-- EXERCISE DIRECTIONS --
Return every record below exactly as given.

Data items
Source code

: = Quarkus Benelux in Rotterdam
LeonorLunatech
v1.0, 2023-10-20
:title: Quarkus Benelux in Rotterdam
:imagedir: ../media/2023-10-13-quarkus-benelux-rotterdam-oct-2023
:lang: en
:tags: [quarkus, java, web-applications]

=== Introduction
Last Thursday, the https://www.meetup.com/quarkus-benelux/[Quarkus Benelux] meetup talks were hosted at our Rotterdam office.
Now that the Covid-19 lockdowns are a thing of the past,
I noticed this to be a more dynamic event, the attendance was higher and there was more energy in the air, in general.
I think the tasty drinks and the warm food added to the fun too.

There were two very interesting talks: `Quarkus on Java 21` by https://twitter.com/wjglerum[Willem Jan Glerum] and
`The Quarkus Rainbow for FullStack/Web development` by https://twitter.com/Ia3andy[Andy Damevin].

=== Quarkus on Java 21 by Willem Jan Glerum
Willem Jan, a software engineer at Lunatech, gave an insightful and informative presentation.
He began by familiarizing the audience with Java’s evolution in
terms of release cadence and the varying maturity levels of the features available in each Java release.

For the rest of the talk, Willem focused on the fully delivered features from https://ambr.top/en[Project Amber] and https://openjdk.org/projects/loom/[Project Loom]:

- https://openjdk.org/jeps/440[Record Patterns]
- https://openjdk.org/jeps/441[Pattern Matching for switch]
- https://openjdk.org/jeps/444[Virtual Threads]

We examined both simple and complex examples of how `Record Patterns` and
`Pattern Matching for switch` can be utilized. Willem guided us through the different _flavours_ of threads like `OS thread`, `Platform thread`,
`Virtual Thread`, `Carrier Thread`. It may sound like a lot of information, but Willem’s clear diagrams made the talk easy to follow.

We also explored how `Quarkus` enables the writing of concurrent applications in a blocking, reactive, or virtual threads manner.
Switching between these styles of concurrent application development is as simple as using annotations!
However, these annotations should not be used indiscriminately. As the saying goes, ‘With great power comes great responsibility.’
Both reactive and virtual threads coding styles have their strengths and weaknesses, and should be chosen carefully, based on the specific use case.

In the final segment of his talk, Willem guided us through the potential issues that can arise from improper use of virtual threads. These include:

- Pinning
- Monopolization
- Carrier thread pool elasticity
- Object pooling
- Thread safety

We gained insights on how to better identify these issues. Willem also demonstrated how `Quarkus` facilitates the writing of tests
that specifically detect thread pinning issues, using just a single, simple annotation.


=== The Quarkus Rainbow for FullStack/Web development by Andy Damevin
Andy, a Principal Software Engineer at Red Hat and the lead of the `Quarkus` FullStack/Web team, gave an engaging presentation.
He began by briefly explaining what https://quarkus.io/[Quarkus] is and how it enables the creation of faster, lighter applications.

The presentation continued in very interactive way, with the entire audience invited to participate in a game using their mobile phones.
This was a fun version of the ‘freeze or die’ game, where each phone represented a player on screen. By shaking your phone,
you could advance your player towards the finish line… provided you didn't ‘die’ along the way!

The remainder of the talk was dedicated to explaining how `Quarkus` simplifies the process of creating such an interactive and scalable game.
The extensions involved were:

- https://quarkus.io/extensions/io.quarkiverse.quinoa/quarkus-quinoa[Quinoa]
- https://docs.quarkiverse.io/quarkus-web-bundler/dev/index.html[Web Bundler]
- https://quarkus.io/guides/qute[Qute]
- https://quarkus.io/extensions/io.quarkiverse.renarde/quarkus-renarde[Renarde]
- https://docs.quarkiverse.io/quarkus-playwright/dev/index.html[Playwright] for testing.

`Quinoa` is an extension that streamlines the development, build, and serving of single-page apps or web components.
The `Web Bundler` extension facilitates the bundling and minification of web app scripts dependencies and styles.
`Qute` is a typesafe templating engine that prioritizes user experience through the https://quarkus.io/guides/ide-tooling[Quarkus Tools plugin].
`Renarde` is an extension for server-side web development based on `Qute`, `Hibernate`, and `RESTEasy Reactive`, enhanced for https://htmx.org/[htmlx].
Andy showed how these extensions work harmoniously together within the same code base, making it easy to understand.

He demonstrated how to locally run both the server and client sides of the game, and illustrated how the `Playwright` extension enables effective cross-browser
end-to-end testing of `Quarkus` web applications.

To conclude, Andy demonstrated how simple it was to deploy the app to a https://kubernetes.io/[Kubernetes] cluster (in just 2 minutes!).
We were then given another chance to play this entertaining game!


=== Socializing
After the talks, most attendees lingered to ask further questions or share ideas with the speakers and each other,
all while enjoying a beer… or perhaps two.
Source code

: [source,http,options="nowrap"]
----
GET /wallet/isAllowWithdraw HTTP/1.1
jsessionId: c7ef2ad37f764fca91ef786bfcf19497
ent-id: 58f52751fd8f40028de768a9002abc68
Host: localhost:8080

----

-- WRITTEN REPLY --
Source code

: = Quarkus Benelux in Rotterdam
LeonorLunatech
v1.0, 2023-10-20
:title: Quarkus Benelux in Rotterdam
:imagedir: ../media/2023-10-13-quarkus-benelux-rotterdam-oct-2023
:lang: en
:tags: [quarkus, java, web-applications]

=== Introduction
Last Thursday, the https://www.meetup.com/quarkus-benelux/[Quarkus Benelux] meetup talks were hosted at our Rotterdam office.
Now that the Covid-19 lockdowns are a thing of the past,
I noticed this to be a more dynamic event, the attendance was higher and there was more energy in the air, in general.
I think the tasty drinks and the warm food added to the fun too.

There were two very interesting talks: `Quarkus on Java 21` by https://twitter.com/wjglerum[Willem Jan Glerum] and
`The Quarkus Rainbow for FullStack/Web development` by https://twitter.com/Ia3andy[Andy Damevin].

=== Quarkus on Java 21 by Willem Jan Glerum
Willem Jan, a software engineer at Lunatech, gave an insightful and informative presentation.
He began by familiarizing the audience with Java’s evolution in
terms of release cadence and the varying maturity levels of the features available in each Java release.

For the rest of the talk, Willem focused on the fully delivered features from https://ambr.top/en[Project Amber] and https://openjdk.org/projects/loom/[Project Loom]:

- https://openjdk.org/jeps/440[Record Patterns]
- https://openjdk.org/jeps/441[Pattern Matching for switch]
- https://openjdk.org/jeps/444[Virtual Threads]

We examined both simple and complex examples of how `Record Patterns` and
`Pattern Matching for switch` can be utilized. Willem guided us through the different _flavours_ of threads like `OS thread`, `Platform thread`,
`Virtual Thread`, `Carrier Thread`. It may sound like a lot of information, but Willem’s clear diagrams made the talk easy to follow.

We also explored how `Quarkus` enables the writing of concurrent applications in a blocking, reactive, or virtual threads manner.
Switching between these styles of concurrent application development is as simple as using annotations!
However, these annotations should not be used indiscriminately. As the saying goes, ‘With great power comes great responsibility.’
Both reactive and virtual threads coding styles have their strengths and weaknesses, and should be chosen carefully, based on the specific use case.

In the final segment of his talk, Willem guided us through the potential issues that can arise from improper use of virtual threads. These include:

- Pinning
- Monopolization
- Carrier thread pool elasticity
- Object pooling
- Thread safety

We gained insights on how to better identify these issues. Willem also demonstrated how `Quarkus` facilitates the writing of tests
that specifically detect thread pinning issues, using just a single, simple annotation.


=== The Quarkus Rainbow for FullStack/Web development by Andy Damevin
Andy, a Principal Software Engineer at Red Hat and the lead of the `Quarkus` FullStack/Web team, gave an engaging presentation.
He began by briefly explaining what https://quarkus.io/[Quarkus] is and how it enables the creation of faster, lighter applications.

The presentation continued in very interactive way, with the entire audience invited to participate in a game using their mobile phones.
This was a fun version of the ‘freeze or die’ game, where each phone represented a player on screen. By shaking your phone,
you could advance your player towards the finish line… provided you didn't ‘die’ along the way!

The remainder of the talk was dedicated to explaining how `Quarkus` simplifies the process of creating such an interactive and scalable game.
The extensions involved were:

- https://quarkus.io/extensions/io.quarkiverse.quinoa/quarkus-quinoa[Quinoa]
- https://docs.quarkiverse.io/quarkus-web-bundler/dev/index.html[Web Bundler]
- https://quarkus.io/guides/qute[Qute]
- https://quarkus.io/extensions/io.quarkiverse.renarde/quarkus-renarde[Renarde]
- https://docs.quarkiverse.io/quarkus-playwright/dev/index.html[Playwright] for testing.

`Quinoa` is an extension that streamlines the development, build, and serving of single-page apps or web components.
The `Web Bundler` extension facilitates the bundling and minification of web app scripts dependencies and styles.
`Qute` is a typesafe templating engine that prioritizes user experience through the https://quarkus.io/guides/ide-tooling[Quarkus Tools plugin].
`Renarde` is an extension for server-side web development based on `Qute`, `Hibernate`, and `RESTEasy Reactive`, enhanced for https://htmx.org/[htmlx].
Andy showed how these extensions work harmoniously together within the same code base, making it easy to understand.

He demonstrated how to locally run both the server and client sides of the game, and illustrated how the `Playwright` extension enables effective cross-browser
end-to-end testing of `Quarkus` web applications.

To conclude, Andy demonstrated how simple it was to deploy the app to a https://kubernetes.io/[Kubernetes] cluster (in just 2 minutes!).
We were then given another chance to play this entertaining game!


=== Socializing
After the talks, most attendees lingered to ask further questions or share ideas with the speakers and each other,
all while enjoying a beer… or perhaps two.
Source code

: [source,http,options="nowrap"]
----
GET /wallet/isAllowWithdraw HTTP/1.1
jsessionId: c7ef2ad37f764fca91ef786bfcf19497
ent-id: 58f52751fd8f40028de768a9002abc68
Host: localhost:8080

----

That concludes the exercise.